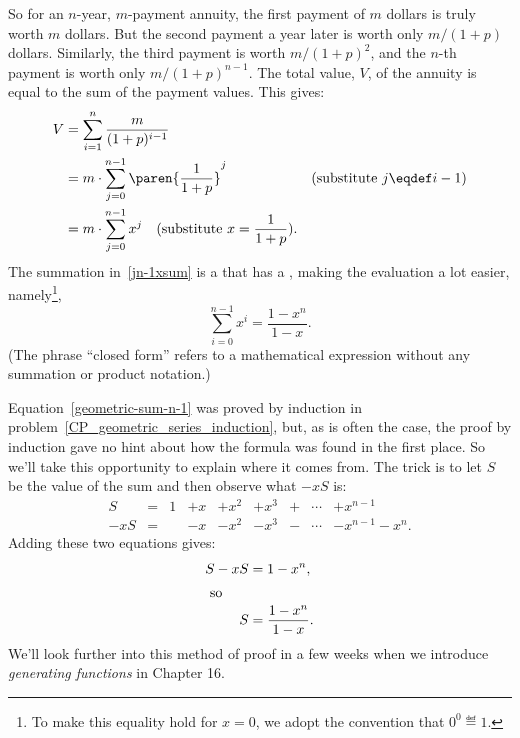 So for an $n$-year, $m$-payment annuity, the first payment of $m$ dollars
is truly worth $m$ dollars.  But the second payment a year later is worth
only $m/(1+p)$ dollars.  Similarly, the third payment is worth
$m/(1+p)^2$, and the $n$-th payment is worth only $m/(1+p)^{n-1}$.  The
total value, $V$, of the annuity is equal to the sum of the payment
values.  This gives:
\begin{align}
  V & = \sum_{i=1}^n \frac{m}{(1+p)^{i-1}}\notag\\
  & = m \cdot \sum_{j=0}^{n-1} \paren{\frac{1}{1+p}}^j & \text{(substitute $j \eqdef i-1$)}\notag\\
  & = m \cdot \sum_{j=0}^{n-1} x^j \quad (\mbox{substitute} \ x =
  \frac{1}{1+p}).\label{jn-1xsum}
\end{align}
The summation in~\eqref{jn-1xsum} is a  that has a
, making the evaluation a lot easier, namely\footnote{To
  make this equality hold for $x=0$, we adopt the convention that $0^0
  \eqdef 1$.},
\begin{equation}\label{geometric-sum-n-1}
\sum_{i=0}^{n-1} x^i = \frac{1- x^n}{1 - x}.
\end{equation}
(The phrase ``closed form'' refers to a mathematical expression without
any summation or product notation.)

Equation~\eqref{geometric-sum-n-1} was proved by induction in
problem~\ref{CP_geometric_series_induction}, but, as is often the case,
the proof by induction gave no hint about how the formula was found in the
first place.  So we'll take this opportunity to explain where it comes
from.  The trick is to let $S$ be the value of the sum and then observe
what $-xS$ is:
\[\begin{array}{rclllllcl}
  S & = & 1 & +  x & + x^2 & + x^3 & + &\cdots & + x^{n-1} \\
-xS & = &   & -  x & - x^2 & - x^3 & - &\cdots & - x^{n-1} - x^{n}.
\end{array}\]
Adding these two equations gives:
\begin{align*}
S-xS  & =  1 - x^n, \\
\intertext{  so}
S     & = \frac{1 - x^n}{1 - x}.
\end{align*}
We'll look further into this method of proof in a few weeks when we
introduce \emph{generating functions} in 
Chapter 16.%


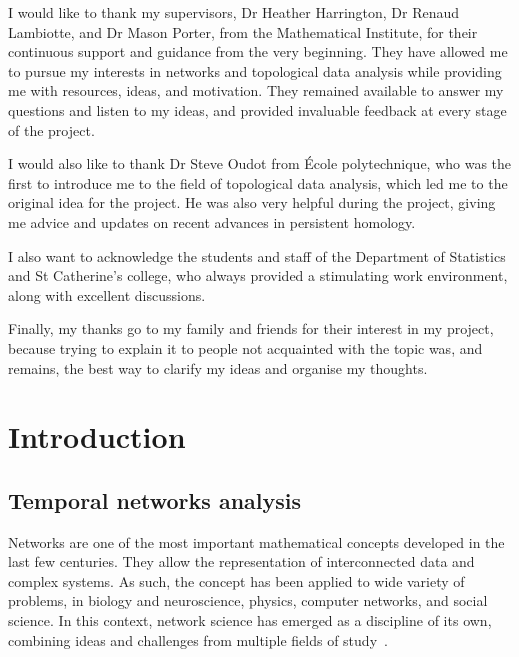 \documentclass[a4paper,11pt,openany,extrafontsizes]{memoir}
\begin{document}
I would like to thank my supervisors, Dr Heather Harrington, Dr Renaud
Lambiotte, and Dr Mason Porter, from the Mathematical Institute, for
their continuous support and guidance from the very beginning. They
have allowed me to pursue my interests in networks and topological
data analysis while providing me with resources, ideas, and
motivation. They remained available to answer my questions and listen
to my ideas, and provided invaluable feedback at every stage of the
project.

I would also like to thank Dr Steve Oudot from École polytechnique,
who was the first to introduce me to the field of topological data
analysis, which led me to the original idea for the project. He was
also very helpful during the project, giving me advice and updates on
recent advances in persistent homology.

I also want to acknowledge the students and staff of the Department of
Statistics and St Catherine's college, who always provided a
stimulating work environment, along with excellent discussions.

Finally, my thanks go to my family and friends for their interest in
my project, because trying to explain it to people not acquainted with
the topic was, and remains, the best way to clarify my ideas and
organise my thoughts.

\cleardoublepage%

\tableofcontents

\clearpage

\listoffigures

\begingroup
\let\clearpage\relax
\listofalgorithms%
\endgroup

\clearpage

\mainmatter%

\chapter{Introduction}%
\label{cha:introduction}

\section{Temporal networks analysis}%
\label{sec:temp-netw-analys}

Networks are one of the most important mathematical concepts developed
in the last few centuries. They allow the representation of
interconnected data and complex systems. As such, the concept has been
applied to wide variety of problems, in biology and neuroscience,
physics, computer networks, and social science. In this context,
network science has emerged as a discipline of its own, combining
ideas and challenges from multiple fields of
study~\cite{newman_networks:_2010}.
\end{document}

ACTIVITY: Wherever the word "would" turns up in the records, copy out the line it is on.

SOLUTION FOR THIS TASK:
I would like to thank my supervisors, Dr Heather Harrington, Dr Renaud
I would also like to thank Dr Steve Oudot from École polytechnique,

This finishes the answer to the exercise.